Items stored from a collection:

________________________

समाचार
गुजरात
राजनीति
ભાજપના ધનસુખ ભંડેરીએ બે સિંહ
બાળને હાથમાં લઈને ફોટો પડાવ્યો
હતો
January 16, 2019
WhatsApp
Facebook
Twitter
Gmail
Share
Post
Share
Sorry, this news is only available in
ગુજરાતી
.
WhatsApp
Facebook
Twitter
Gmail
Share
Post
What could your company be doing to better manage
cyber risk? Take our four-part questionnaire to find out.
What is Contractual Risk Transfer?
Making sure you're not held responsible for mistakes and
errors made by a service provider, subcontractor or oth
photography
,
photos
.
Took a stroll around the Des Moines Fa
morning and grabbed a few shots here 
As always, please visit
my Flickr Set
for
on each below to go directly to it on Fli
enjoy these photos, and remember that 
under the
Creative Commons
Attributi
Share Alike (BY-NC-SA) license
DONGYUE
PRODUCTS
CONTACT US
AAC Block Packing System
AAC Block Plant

________________________

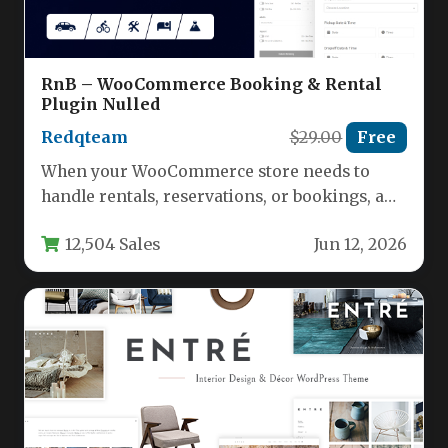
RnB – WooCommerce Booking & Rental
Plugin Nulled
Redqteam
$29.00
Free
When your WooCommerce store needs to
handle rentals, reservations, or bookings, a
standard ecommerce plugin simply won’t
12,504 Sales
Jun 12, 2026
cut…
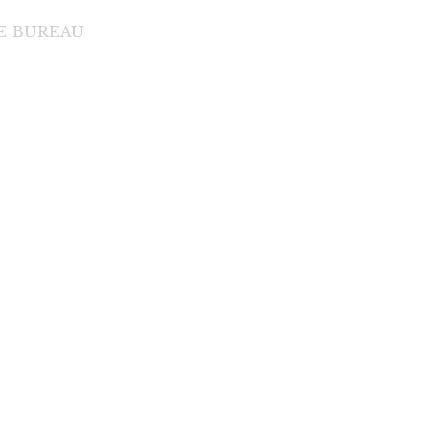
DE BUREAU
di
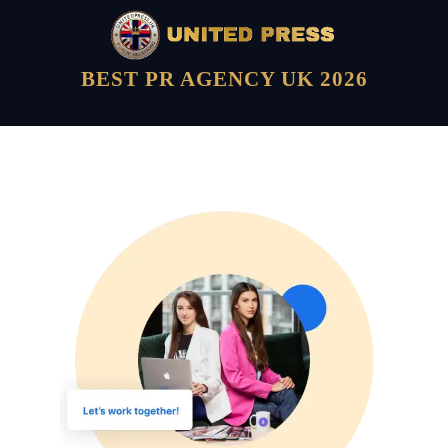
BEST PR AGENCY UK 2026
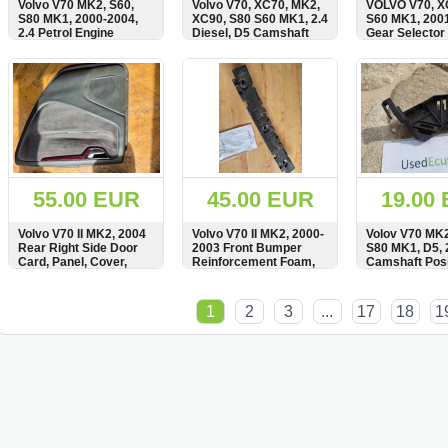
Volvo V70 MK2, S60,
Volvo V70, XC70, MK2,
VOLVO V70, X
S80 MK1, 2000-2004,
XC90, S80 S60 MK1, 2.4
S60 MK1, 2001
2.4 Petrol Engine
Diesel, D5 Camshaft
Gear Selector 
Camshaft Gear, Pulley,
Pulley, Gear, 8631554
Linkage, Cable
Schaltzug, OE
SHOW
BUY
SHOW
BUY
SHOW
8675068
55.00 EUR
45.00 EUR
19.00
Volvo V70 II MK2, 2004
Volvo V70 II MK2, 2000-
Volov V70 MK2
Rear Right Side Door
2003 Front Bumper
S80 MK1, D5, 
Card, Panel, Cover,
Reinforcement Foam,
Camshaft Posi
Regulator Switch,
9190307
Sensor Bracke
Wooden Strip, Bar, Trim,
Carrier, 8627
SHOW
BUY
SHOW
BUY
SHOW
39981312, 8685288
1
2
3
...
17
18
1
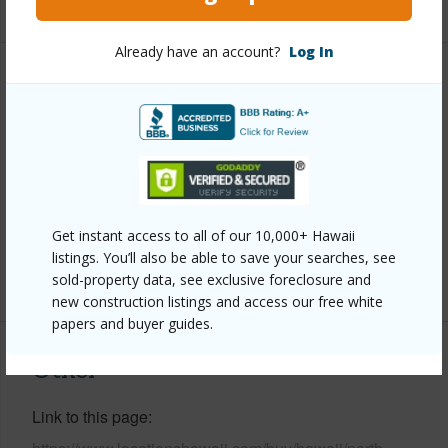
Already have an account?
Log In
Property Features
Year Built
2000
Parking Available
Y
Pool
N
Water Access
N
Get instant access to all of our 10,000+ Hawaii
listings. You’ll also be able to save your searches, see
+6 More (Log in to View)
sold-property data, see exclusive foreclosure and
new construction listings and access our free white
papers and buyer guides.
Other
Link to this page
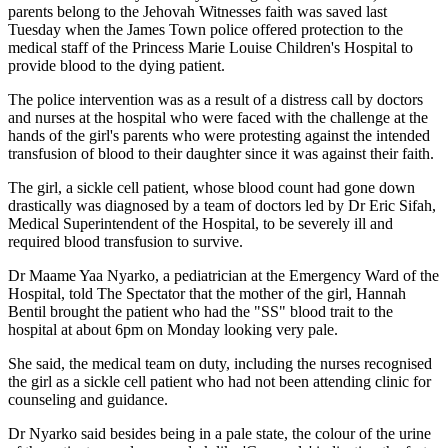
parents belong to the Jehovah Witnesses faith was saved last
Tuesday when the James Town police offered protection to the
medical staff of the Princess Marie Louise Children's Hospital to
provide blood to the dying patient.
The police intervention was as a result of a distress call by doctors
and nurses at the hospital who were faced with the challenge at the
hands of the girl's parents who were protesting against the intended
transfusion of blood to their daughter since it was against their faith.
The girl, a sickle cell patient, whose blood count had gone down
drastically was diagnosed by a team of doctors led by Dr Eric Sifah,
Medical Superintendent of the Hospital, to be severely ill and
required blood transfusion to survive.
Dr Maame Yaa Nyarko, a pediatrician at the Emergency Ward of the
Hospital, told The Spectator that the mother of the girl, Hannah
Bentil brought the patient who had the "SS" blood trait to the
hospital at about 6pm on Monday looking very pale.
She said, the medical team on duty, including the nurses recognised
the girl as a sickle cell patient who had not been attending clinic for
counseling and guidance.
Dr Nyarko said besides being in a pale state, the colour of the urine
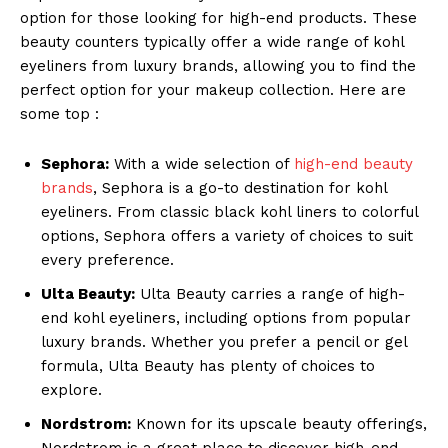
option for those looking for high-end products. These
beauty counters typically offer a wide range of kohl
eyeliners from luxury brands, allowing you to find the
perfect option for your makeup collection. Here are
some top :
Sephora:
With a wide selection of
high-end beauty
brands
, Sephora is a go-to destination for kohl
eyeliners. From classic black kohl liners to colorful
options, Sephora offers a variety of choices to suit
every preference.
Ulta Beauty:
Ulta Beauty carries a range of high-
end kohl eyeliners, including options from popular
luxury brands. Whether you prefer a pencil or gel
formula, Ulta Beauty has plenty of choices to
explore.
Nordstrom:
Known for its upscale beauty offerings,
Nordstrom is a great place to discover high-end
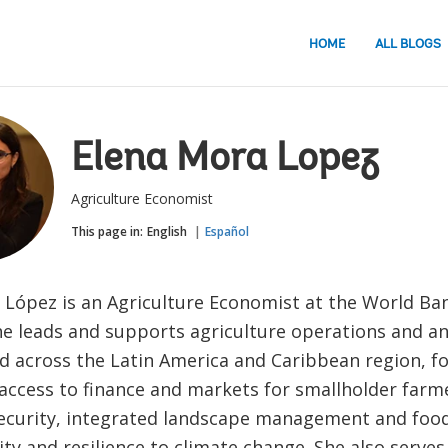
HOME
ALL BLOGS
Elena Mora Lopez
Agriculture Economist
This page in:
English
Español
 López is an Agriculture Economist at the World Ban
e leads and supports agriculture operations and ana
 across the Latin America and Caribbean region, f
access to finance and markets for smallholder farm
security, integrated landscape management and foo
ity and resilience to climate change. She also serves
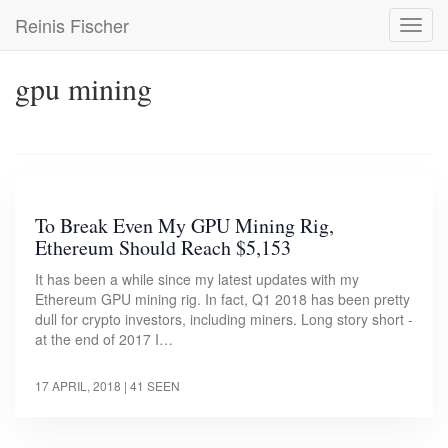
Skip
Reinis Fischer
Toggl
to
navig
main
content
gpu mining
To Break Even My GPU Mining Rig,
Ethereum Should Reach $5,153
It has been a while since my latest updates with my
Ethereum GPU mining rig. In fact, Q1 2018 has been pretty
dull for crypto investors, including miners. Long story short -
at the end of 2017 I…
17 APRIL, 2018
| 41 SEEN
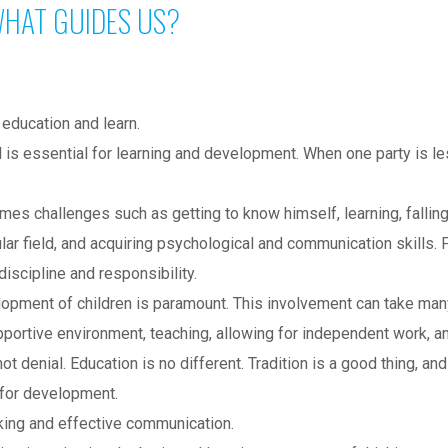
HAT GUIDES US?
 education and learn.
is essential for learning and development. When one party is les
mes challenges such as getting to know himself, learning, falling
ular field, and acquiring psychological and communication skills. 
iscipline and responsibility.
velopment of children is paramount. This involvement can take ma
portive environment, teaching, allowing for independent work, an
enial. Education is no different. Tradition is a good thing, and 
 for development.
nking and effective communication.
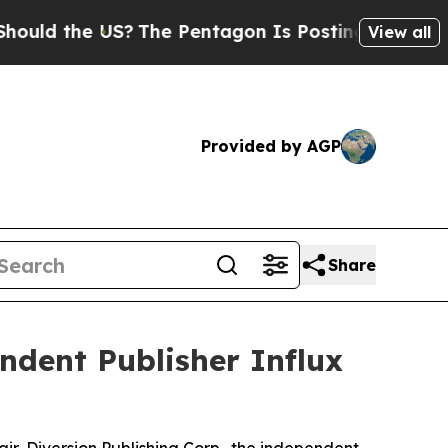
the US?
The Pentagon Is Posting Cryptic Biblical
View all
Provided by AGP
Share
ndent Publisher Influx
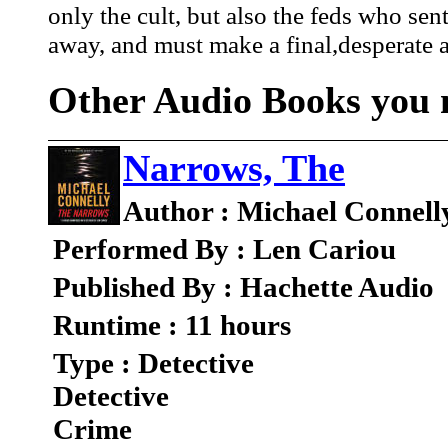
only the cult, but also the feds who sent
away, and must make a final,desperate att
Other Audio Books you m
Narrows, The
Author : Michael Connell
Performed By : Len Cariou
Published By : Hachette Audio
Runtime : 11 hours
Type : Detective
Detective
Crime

________________________

TASK INSTRUCTIONS: Reproduce the lines of the items from the one containing "RnB – WooCommerce Booking & Rental" through the one containing "BEST PR AGENCY UK 2026", including both, and omit the picture markers.

RESPONSE BELOW:
RnB – WooCommerce Booking & Rental
Plugin Nulled
Redqteam
$29.00
Free
When your WooCommerce store needs to
handle rentals, reservations, or bookings, a
standard ecommerce plugin simply won’t
12,504 Sales
Jun 12, 2026
cut…
DE BUREAU
di
BEST PR AGENCY UK 2026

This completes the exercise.